▶ [EXERCICE BREF]: Reproduisez fidèlement chacune des lignes de l'ensemble des enregistrements ci-dessous, en omettant les images.

▶ [CONTENU DES DONNÉES]:
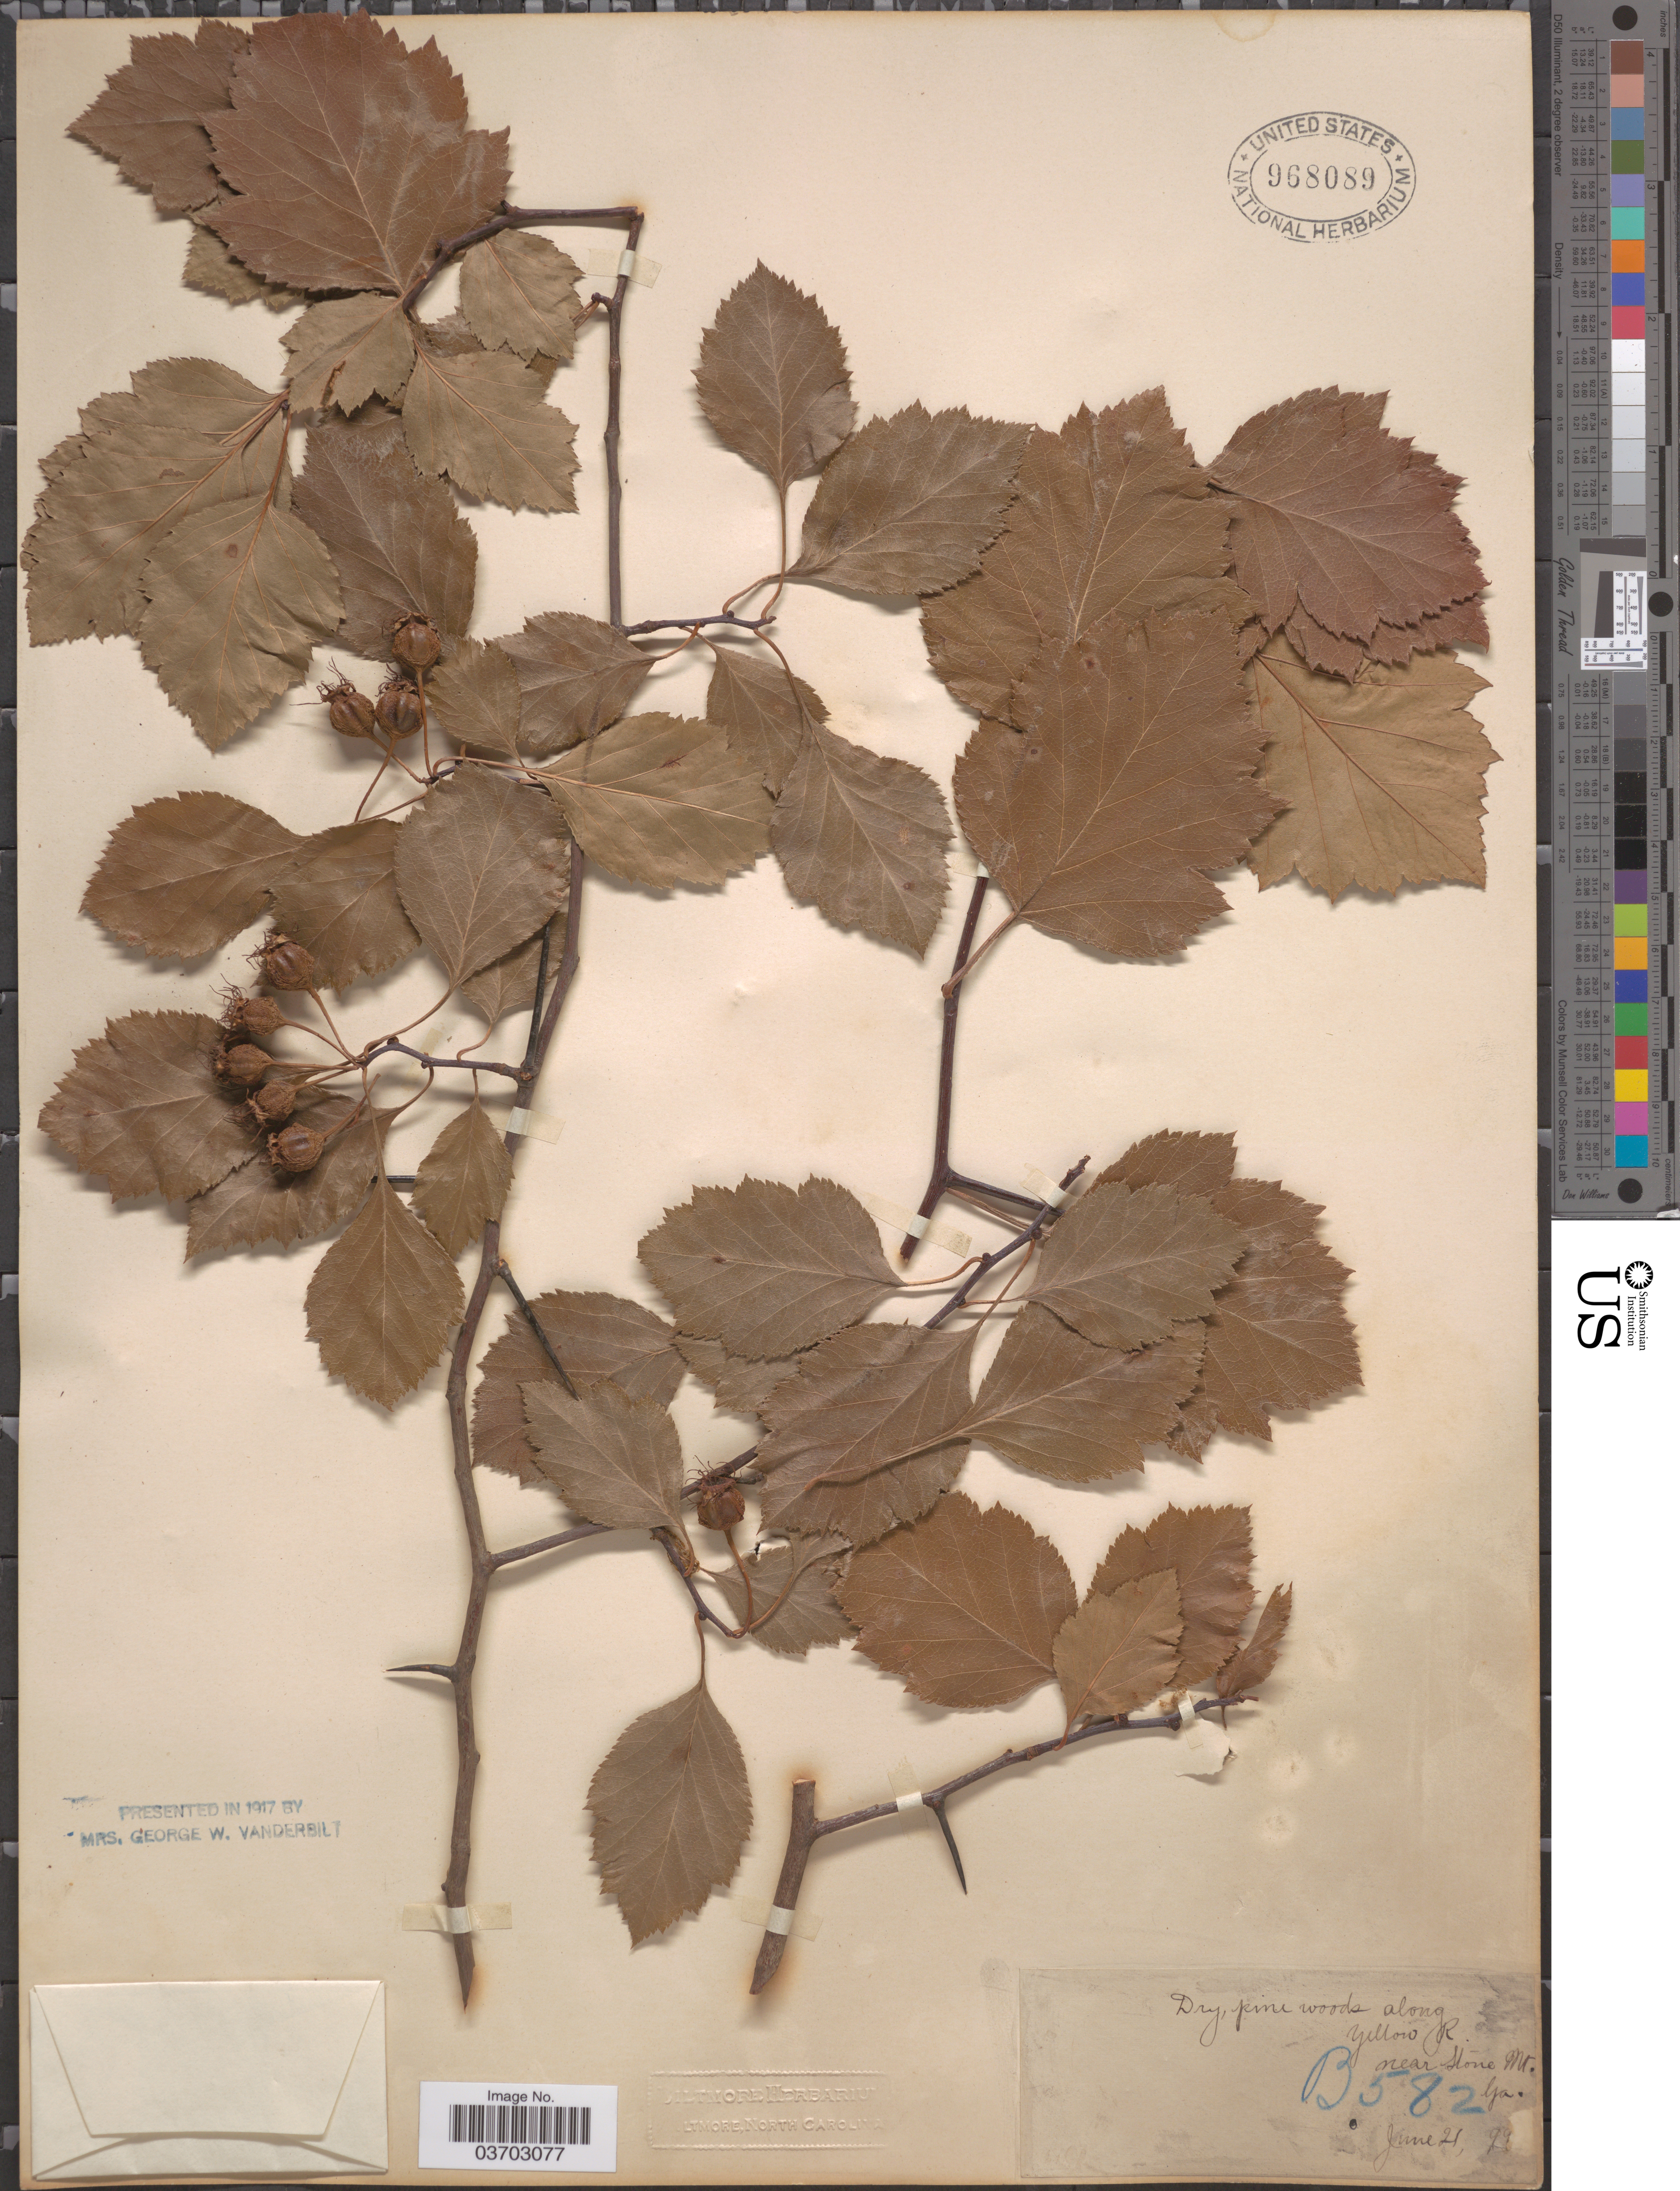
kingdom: Plantae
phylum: Tracheophyta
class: Magnoliopsida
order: Rosales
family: Rosaceae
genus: Crataegus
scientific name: Crataegus sp.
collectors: ex herb. Biltmore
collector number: B582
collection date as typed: Transcribed d/m/y: 21/6/99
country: United States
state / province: Georgia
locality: Along Yellow R. near Stone Mt.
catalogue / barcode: US 968089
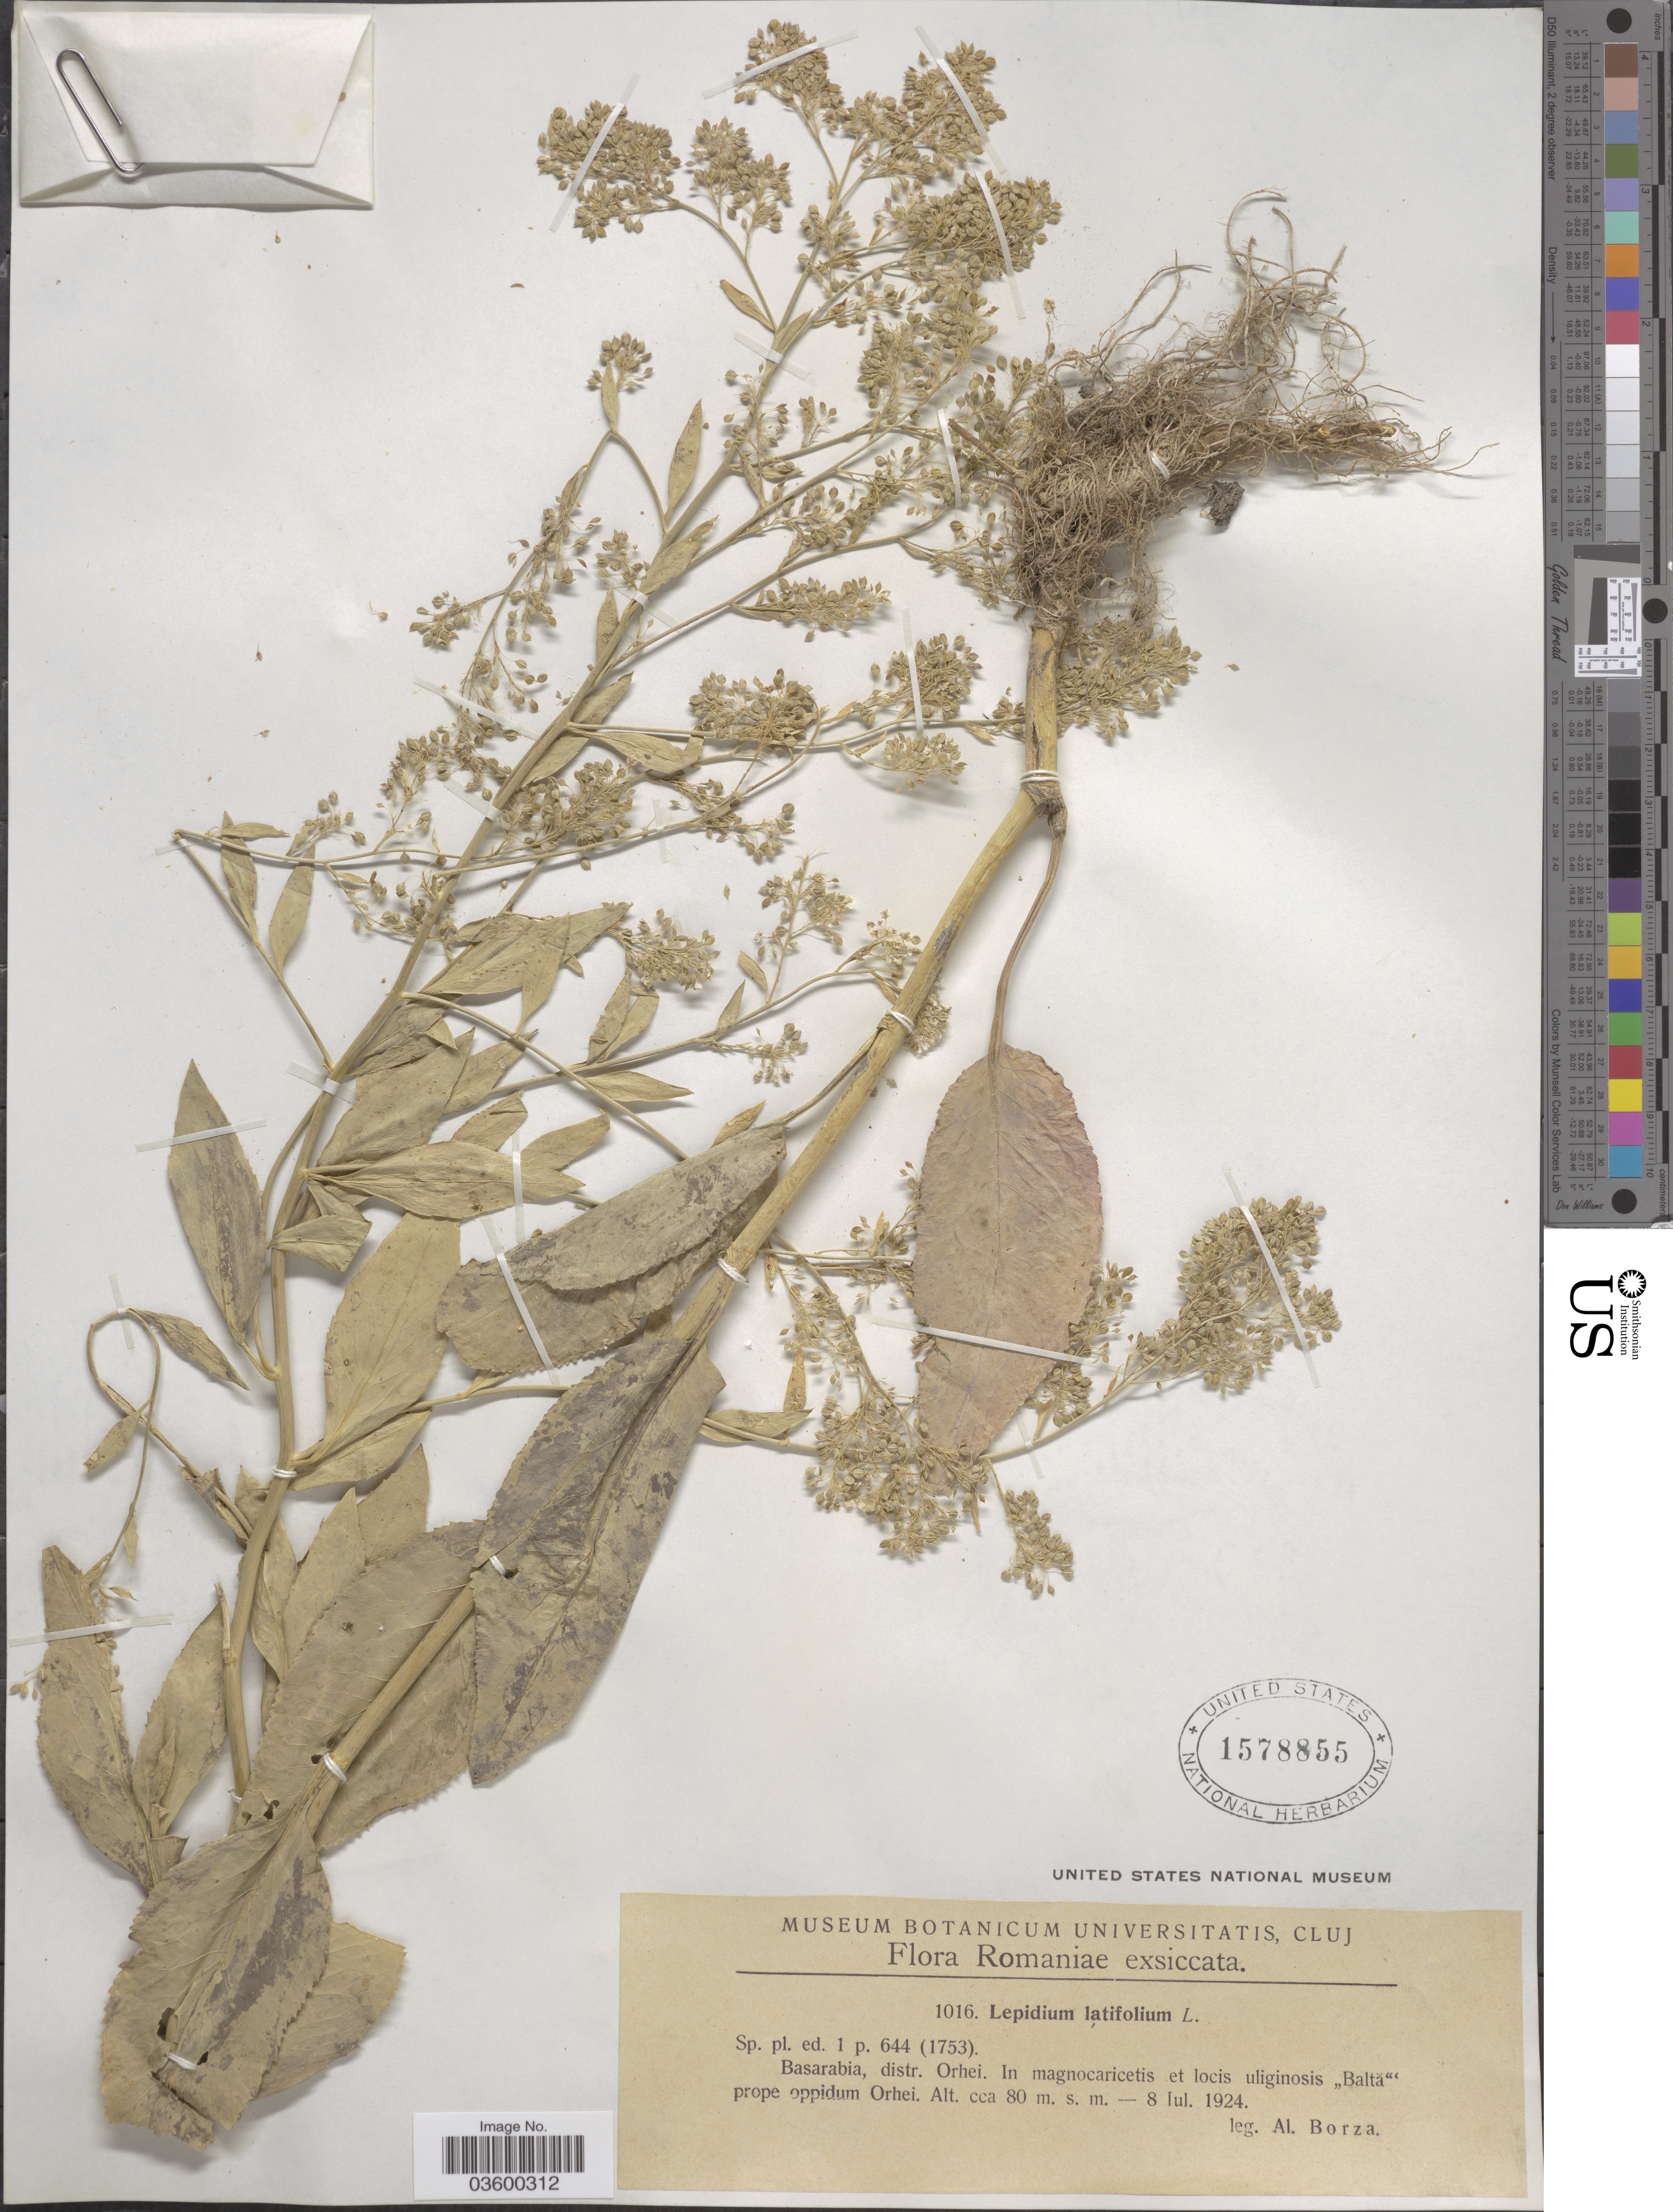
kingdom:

▶ [RÉPONSE RÉDIGÉE]:
kingdom: Plantae
phylum: Tracheophyta
class: Magnoliopsida
order: Rosales
family: Rosaceae
genus: Crataegus
scientific name: Crataegus sp.
collectors: ex herb. Biltmore
collector number: B582
collection date as typed: Transcribed d/m/y: 21/6/99
country: United States
state / province: Georgia
locality: Along Yellow R. near Stone Mt.
catalogue / barcode: US 968089
kingdom:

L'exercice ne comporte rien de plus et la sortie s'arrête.